Entries shown:
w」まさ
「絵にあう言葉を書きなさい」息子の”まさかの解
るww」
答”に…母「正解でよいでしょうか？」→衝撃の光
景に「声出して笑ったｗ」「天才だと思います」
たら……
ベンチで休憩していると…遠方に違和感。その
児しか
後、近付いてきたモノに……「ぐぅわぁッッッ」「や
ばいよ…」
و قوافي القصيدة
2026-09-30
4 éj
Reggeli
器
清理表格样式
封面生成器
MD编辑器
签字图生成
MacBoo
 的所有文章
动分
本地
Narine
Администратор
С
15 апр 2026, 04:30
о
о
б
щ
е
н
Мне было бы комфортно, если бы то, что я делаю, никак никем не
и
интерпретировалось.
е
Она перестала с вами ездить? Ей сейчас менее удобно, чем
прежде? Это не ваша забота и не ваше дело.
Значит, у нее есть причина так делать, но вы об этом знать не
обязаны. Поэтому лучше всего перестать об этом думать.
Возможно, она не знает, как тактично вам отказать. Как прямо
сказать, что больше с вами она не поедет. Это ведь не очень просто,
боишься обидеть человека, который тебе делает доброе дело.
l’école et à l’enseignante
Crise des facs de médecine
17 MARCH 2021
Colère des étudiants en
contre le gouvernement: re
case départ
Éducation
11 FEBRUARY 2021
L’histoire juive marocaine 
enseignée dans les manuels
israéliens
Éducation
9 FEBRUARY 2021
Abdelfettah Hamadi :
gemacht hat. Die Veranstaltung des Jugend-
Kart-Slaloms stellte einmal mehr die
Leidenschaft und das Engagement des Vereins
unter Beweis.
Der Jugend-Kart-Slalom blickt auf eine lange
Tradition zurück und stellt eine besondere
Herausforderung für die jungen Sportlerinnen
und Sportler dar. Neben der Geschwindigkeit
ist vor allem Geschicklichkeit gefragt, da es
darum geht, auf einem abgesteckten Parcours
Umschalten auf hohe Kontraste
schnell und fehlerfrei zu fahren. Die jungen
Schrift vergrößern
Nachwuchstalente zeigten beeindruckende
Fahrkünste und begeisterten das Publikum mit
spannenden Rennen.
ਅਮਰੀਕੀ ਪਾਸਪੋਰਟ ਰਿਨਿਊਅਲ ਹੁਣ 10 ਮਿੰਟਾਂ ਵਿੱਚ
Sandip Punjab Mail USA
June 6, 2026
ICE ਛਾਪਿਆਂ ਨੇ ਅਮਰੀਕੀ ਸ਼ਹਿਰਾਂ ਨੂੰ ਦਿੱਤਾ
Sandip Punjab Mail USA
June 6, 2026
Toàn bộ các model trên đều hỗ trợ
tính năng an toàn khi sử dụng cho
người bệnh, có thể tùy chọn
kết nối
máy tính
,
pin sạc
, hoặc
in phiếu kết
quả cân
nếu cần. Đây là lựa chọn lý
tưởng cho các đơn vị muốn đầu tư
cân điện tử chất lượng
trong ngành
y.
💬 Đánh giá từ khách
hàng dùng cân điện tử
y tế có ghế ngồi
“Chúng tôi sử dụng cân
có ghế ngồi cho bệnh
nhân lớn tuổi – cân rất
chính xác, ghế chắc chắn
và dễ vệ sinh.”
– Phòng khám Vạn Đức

Exercise description: Your task is to repeat each line of the material exactly.

Your response:
w」まさ
「絵にあう言葉を書きなさい」息子の”まさかの解
るww」
答”に…母「正解でよいでしょうか？」→衝撃の光
景に「声出して笑ったｗ」「天才だと思います」
たら……
ベンチで休憩していると…遠方に違和感。その
児しか
後、近付いてきたモノに……「ぐぅわぁッッッ」「や
ばいよ…」
و قوافي القصيدة
2026-09-30
4 éj
Reggeli
器
清理表格样式
封面生成器
MD编辑器
签字图生成
MacBoo
 的所有文章
动分
本地
Narine
Администратор
С
15 апр 2026, 04:30
о
о
б
щ
е
н
Мне было бы комфортно, если бы то, что я делаю, никак никем не
и
интерпретировалось.
е
Она перестала с вами ездить? Ей сейчас менее удобно, чем
прежде? Это не ваша забота и не ваше дело.
Значит, у нее есть причина так делать, но вы об этом знать не
обязаны. Поэтому лучше всего перестать об этом думать.
Возможно, она не знает, как тактично вам отказать. Как прямо
сказать, что больше с вами она не поедет. Это ведь не очень просто,
боишься обидеть человека, который тебе делает доброе дело.
l’école et à l’enseignante
Crise des facs de médecine
17 MARCH 2021
Colère des étudiants en
contre le gouvernement: re
case départ
Éducation
11 FEBRUARY 2021
L’histoire juive marocaine 
enseignée dans les manuels
israéliens
Éducation
9 FEBRUARY 2021
Abdelfettah Hamadi :
gemacht hat. Die Veranstaltung des Jugend-
Kart-Slaloms stellte einmal mehr die
Leidenschaft und das Engagement des Vereins
unter Beweis.
Der Jugend-Kart-Slalom blickt auf eine lange
Tradition zurück und stellt eine besondere
Herausforderung für die jungen Sportlerinnen
und Sportler dar. Neben der Geschwindigkeit
ist vor allem Geschicklichkeit gefragt, da es
darum geht, auf einem abgesteckten Parcours
Umschalten auf hohe Kontraste
schnell und fehlerfrei zu fahren. Die jungen
Schrift vergrößern
Nachwuchstalente zeigten beeindruckende
Fahrkünste und begeisterten das Publikum mit
spannenden Rennen.
ਅਮਰੀਕੀ ਪਾਸਪੋਰਟ ਰਿਨਿਊਅਲ ਹੁਣ 10 ਮਿੰਟਾਂ ਵਿੱਚ
Sandip Punjab Mail USA
June 6, 2026
ICE ਛਾਪਿਆਂ ਨੇ ਅਮਰੀਕੀ ਸ਼ਹਿਰਾਂ ਨੂੰ ਦਿੱਤਾ
Sandip Punjab Mail USA
June 6, 2026
Toàn bộ các model trên đều hỗ trợ
tính năng an toàn khi sử dụng cho
người bệnh, có thể tùy chọn
kết nối
máy tính
,
pin sạc
, hoặc
in phiếu kết
quả cân
nếu cần. Đây là lựa chọn lý
tưởng cho các đơn vị muốn đầu tư
cân điện tử chất lượng
trong ngành
y.
💬 Đánh giá từ khách
hàng dùng cân điện tử
y tế có ghế ngồi
“Chúng tôi sử dụng cân
có ghế ngồi cho bệnh
nhân lớn tuổi – cân rất
chính xác, ghế chắc chắn
và dễ vệ sinh.”
– Phòng khám Vạn Đức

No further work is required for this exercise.